DATA FOR ANALYSIS:

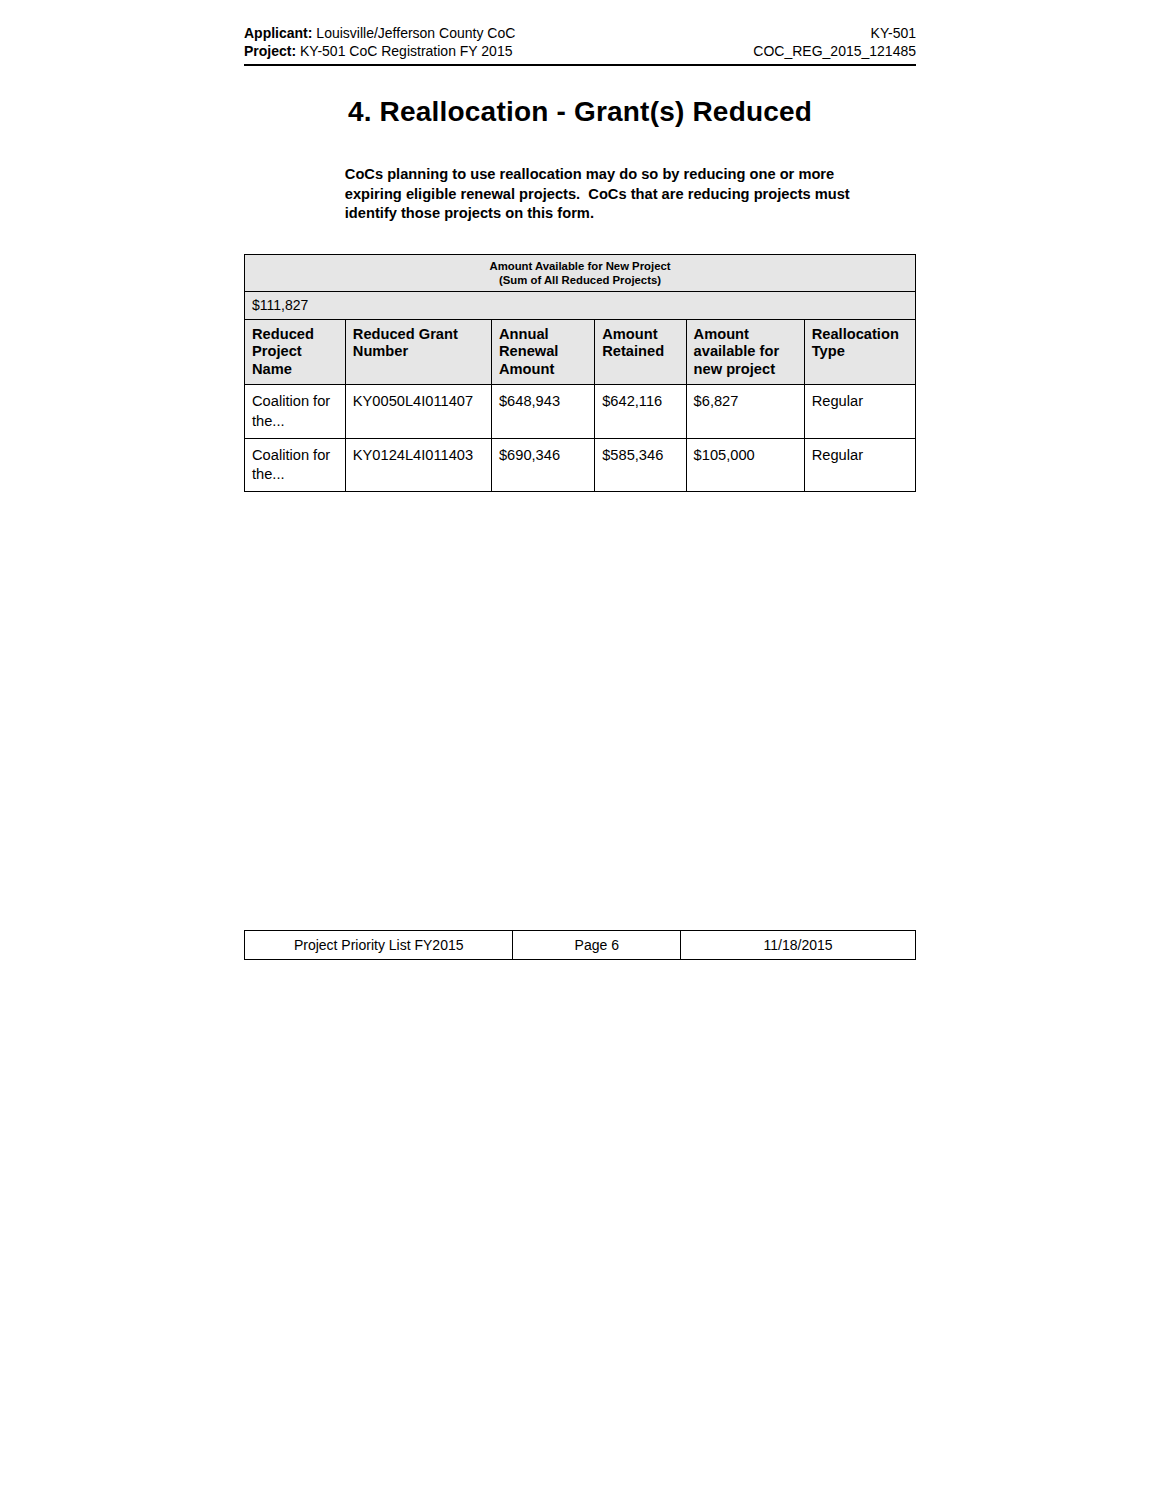| Applicant: Louisville/Jefferson County CoC | KY-501 |
| Project: KY-501 CoC Registration FY 2015 | COC_REG_2015_121485 |
4. Reallocation - Grant(s) Reduced
CoCs planning to use reallocation may do so by reducing one or more expiring eligible renewal projects. CoCs that are reducing projects must identify those projects on this form.
| Amount Available for New Project (Sum of All Reduced Projects) |
| --- |
| $111,827 |
| Reduced Project Name | Reduced Grant Number | Annual Renewal Amount | Amount Retained | Amount available for new project | Reallocation Type |
| Coalition for the... | KY0050L4I011407 | $648,943 | $642,116 | $6,827 | Regular |
| Coalition for the... | KY0124L4I011403 | $690,346 | $585,346 | $105,000 | Regular |
| Project Priority List FY2015 | Page 6 | 11/18/2015 |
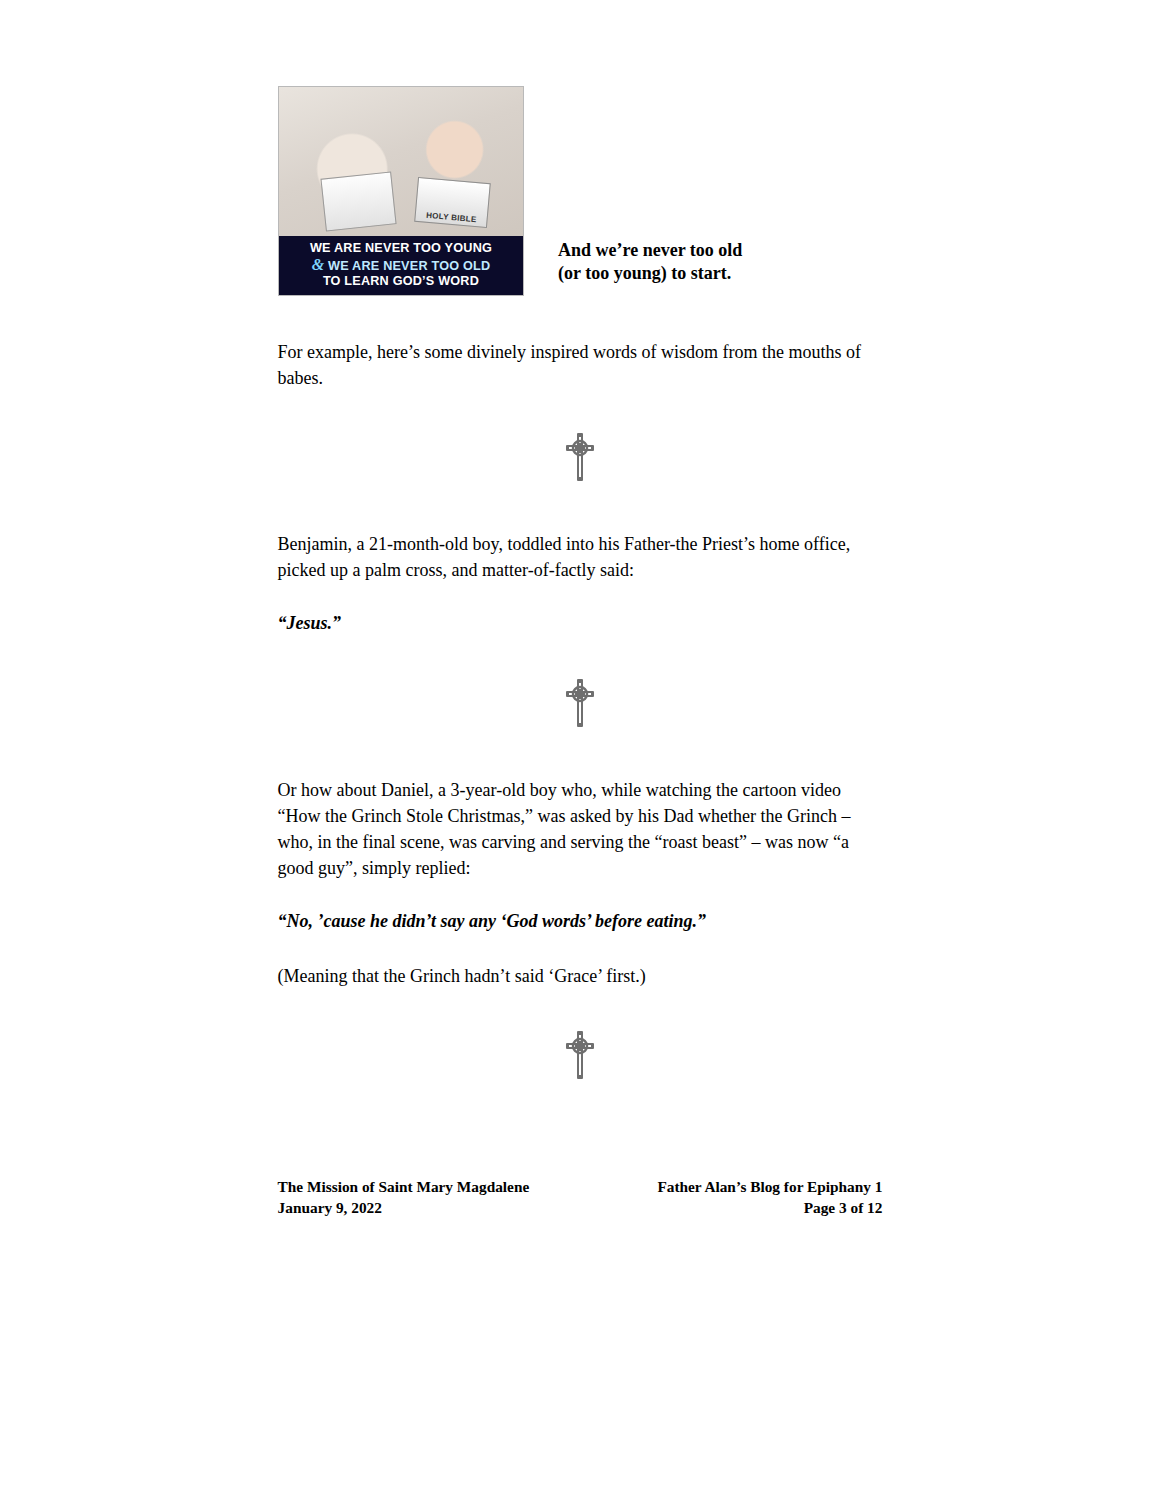WE ARE NEVER TOO YOUNG
& WE ARE NEVER TOO OLD
TO LEARN GOD’S WORD
And we’re never too old
(or too young) to start.
For example, here’s some divinely inspired words of wisdom from the mouths of babes.
Benjamin, a 21-month-old boy, toddled into his Father-the Priest’s home office, picked up a palm cross, and matter-of-factly said:
“Jesus.”
Or how about Daniel, a 3-year-old boy who, while watching the cartoon video “How the Grinch Stole Christmas,” was asked by his Dad whether the Grinch – who, in the final scene, was carving and serving the “roast beast” – was now “a good guy”, simply replied:
“No, ’cause he didn’t say any ‘God words’ before eating.”
(Meaning that the Grinch hadn’t said ‘Grace’ first.)
The Mission of Saint Mary Magdalene
January 9, 2022
Father Alan’s Blog for Epiphany 1
Page 3 of 12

WORK INSTRUCTION: Please report every line of the records above that contains the word "Regular".

RESULT BELOW:
| Coalition for the... | KY0050L4I011407 | $648,943 | $642,116 | $6,827 | Regular |
| Coalition for the... | KY0124L4I011403 | $690,346 | $585,346 | $105,000 | Regular |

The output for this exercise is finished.